My main argument against the The Giver as female-friendly YA fiction, though, lies in the Receiver before Jonas, who was female. Rosemary, who was selected like Jonas to become the Receiver of memory at age 12, ultimately replaced The Giver (who’s getting up there in age). However, Rosemary suffered a nervous breakdown after receiving memories of pain and sadness from The Giver and is implied to have committed suicide by throwing herself into a raging river. The Giver remembers Rosemary fondly, but claims that she wasn’t strong enough to receive memories and he should have chosen someone else. Just a coincidence that the weak, emotional character who kills herself in a dramatic, Victorian way is a woman? Once again the person who lets her society down and isn’t strong enough to be a leader is a female. Perhaps if there were other strong ladies in this book it might make up for the fact that Rosemary is so clearly weak. Instead we are left viewing her as the clear opposite of Jonas, who can Take It All.

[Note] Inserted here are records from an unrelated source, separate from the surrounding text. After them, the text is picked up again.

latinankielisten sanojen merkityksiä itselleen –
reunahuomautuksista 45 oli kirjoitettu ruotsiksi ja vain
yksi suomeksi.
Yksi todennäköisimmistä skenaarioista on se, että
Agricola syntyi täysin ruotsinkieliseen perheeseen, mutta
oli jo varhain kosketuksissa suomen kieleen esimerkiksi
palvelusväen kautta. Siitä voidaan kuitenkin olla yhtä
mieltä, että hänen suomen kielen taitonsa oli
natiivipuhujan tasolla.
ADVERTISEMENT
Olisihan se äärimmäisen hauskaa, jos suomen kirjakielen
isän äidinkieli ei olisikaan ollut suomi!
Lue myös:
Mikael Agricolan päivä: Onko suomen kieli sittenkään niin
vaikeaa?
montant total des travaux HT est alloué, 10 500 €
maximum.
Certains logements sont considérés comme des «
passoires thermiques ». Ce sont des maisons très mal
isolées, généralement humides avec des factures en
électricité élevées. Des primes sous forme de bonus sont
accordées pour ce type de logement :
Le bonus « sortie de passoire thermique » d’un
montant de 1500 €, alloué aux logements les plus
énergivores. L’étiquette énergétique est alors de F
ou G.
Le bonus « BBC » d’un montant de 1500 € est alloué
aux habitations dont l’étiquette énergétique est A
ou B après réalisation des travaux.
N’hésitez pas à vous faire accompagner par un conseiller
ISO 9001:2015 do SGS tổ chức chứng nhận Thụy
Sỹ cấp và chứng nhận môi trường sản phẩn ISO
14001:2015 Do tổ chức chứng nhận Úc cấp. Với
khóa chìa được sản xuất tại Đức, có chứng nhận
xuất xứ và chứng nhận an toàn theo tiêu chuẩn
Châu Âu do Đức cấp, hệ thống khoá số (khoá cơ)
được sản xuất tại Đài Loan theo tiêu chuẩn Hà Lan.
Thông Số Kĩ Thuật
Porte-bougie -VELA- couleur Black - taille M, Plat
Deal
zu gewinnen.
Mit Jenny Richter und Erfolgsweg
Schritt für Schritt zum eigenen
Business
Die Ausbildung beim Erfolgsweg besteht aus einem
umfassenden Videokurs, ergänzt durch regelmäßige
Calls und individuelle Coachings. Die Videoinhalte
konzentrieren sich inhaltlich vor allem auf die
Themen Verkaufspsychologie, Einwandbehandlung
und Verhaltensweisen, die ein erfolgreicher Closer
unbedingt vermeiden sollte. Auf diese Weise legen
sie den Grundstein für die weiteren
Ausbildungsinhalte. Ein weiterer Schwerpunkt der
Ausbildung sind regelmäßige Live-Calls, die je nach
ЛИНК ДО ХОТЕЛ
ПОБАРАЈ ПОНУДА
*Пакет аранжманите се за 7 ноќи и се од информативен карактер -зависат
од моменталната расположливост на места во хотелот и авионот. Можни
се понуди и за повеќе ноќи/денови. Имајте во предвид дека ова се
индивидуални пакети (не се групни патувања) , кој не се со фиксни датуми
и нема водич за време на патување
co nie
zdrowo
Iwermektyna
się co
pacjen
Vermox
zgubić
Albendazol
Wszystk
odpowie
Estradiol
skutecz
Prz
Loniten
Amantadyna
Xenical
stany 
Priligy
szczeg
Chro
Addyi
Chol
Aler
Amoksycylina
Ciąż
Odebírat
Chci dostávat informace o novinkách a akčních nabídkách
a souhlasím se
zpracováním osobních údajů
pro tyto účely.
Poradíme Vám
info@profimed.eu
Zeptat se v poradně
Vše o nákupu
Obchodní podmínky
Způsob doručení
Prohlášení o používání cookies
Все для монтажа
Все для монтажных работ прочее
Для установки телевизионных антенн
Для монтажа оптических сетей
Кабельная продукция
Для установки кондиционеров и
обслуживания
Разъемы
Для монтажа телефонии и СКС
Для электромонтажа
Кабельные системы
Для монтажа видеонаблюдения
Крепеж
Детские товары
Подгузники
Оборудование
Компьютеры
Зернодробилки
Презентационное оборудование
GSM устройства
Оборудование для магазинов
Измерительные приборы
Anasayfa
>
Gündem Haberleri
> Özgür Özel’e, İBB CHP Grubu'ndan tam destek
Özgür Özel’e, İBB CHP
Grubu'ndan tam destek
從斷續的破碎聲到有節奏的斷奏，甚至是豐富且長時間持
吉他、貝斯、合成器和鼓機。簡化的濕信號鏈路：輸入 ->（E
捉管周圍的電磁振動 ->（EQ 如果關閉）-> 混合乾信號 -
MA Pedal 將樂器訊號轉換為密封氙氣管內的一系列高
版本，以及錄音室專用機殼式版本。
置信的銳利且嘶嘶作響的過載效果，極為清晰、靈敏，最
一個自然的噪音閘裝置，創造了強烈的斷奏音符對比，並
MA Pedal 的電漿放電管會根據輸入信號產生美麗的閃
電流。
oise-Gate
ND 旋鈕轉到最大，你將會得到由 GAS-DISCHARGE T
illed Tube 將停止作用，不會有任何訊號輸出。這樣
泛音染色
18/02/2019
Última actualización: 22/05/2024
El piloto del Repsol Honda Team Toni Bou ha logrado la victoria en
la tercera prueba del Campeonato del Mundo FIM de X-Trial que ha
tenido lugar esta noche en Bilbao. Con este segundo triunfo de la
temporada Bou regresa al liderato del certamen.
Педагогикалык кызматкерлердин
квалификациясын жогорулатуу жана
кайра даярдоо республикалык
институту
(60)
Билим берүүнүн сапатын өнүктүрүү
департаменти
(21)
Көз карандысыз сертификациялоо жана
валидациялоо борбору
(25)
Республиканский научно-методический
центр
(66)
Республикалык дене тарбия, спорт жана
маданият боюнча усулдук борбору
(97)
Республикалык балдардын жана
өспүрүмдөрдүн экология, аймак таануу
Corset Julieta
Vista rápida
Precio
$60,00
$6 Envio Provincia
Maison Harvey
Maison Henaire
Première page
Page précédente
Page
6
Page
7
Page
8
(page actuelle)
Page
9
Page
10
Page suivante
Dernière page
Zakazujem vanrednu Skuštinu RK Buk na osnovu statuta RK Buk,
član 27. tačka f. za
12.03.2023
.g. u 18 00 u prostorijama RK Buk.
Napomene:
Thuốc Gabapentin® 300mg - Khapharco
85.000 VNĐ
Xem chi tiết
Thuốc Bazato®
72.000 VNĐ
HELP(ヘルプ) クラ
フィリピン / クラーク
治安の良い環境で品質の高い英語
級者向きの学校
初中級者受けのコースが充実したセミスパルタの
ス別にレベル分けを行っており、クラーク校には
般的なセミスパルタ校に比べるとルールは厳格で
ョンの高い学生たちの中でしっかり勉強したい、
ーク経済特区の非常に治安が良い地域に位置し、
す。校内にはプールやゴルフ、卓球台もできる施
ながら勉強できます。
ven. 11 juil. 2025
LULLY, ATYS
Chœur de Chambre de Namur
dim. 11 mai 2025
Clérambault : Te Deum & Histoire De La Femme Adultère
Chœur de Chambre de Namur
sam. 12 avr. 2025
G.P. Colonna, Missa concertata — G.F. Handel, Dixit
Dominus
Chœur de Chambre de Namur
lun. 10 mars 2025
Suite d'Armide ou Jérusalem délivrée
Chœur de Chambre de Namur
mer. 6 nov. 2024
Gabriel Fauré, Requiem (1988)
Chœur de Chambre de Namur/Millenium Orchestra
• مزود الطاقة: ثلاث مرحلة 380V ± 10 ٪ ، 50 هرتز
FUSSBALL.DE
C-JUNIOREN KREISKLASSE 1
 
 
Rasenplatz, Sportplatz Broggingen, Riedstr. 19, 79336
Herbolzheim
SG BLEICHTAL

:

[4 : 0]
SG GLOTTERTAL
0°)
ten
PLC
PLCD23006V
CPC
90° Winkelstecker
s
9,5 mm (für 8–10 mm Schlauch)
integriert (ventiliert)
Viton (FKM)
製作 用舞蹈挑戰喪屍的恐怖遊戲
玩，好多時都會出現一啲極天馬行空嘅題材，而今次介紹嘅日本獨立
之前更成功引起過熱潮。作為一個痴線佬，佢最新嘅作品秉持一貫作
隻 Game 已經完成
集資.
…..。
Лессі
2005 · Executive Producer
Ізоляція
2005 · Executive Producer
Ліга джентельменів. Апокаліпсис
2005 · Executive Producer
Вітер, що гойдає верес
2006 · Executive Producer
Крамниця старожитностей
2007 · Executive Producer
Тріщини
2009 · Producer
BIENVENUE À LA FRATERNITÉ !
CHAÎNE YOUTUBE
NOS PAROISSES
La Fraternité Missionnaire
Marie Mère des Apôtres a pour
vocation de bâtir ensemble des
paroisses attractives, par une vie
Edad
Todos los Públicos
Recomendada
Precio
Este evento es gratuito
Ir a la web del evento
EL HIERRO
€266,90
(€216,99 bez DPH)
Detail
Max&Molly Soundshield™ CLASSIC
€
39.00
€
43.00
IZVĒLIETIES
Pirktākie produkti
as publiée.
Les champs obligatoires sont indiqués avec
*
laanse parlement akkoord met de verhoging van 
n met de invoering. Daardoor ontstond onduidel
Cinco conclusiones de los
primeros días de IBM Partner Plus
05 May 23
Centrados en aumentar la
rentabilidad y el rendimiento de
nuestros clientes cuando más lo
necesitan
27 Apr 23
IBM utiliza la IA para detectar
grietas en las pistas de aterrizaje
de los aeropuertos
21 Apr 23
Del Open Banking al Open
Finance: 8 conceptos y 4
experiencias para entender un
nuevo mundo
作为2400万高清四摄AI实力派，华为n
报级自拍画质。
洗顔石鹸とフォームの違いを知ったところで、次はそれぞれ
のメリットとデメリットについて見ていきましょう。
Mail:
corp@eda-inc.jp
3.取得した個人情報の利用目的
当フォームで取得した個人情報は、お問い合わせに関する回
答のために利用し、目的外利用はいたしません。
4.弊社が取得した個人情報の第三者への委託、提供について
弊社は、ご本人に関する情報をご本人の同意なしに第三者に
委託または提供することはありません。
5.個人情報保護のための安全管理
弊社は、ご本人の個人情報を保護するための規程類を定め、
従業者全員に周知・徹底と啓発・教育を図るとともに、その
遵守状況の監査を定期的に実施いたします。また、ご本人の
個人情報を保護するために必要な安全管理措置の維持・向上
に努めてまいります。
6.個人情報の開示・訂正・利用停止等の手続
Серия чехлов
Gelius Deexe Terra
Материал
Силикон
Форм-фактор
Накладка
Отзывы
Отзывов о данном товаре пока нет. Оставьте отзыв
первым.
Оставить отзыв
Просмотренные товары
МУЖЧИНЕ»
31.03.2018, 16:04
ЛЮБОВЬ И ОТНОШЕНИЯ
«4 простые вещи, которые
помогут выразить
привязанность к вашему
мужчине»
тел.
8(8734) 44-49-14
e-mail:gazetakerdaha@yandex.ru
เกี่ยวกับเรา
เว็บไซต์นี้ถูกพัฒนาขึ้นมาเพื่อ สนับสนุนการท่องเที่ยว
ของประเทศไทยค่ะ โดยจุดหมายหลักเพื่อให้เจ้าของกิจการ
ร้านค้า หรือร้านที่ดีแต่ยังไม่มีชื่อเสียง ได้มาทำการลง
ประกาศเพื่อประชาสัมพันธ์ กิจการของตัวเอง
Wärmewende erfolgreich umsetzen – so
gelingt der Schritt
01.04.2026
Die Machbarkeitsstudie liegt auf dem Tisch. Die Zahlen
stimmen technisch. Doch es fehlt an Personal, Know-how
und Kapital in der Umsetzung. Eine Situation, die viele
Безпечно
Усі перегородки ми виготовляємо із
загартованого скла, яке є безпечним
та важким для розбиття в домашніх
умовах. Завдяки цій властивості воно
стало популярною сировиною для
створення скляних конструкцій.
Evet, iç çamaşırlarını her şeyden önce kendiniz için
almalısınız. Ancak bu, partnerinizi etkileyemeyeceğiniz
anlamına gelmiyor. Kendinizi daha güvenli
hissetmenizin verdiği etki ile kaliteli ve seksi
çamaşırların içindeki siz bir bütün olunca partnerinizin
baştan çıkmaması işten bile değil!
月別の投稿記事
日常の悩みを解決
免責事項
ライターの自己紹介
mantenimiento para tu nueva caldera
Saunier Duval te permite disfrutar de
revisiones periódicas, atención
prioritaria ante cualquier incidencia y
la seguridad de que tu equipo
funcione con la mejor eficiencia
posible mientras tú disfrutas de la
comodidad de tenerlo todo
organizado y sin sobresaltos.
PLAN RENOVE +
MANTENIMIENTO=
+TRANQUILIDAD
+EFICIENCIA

There is not a single forward-thinking, imaginative, or strong female character in this book, while Jonas is all of these things. He’s not a perfect protagonist, for sure, but compared to these ladies, he’s Hercules. He is clearly contrasted to a lesser female character, and constantly negged (but not in the good, Pick-up Artist way) by the women around him.

In case you thought the sequel would be different, I’m here to tell you, no. There are two follow-up books to The Giver, called Gathering Blue and The Messenger, respectively, which I won’t go into except to say that neither portrays women in a great way either. As a Lowry lover and as a WOMAN, I had hoped to go back to my favorite YA book and find a long list of strong female characters. But so far The Giver has really let me down.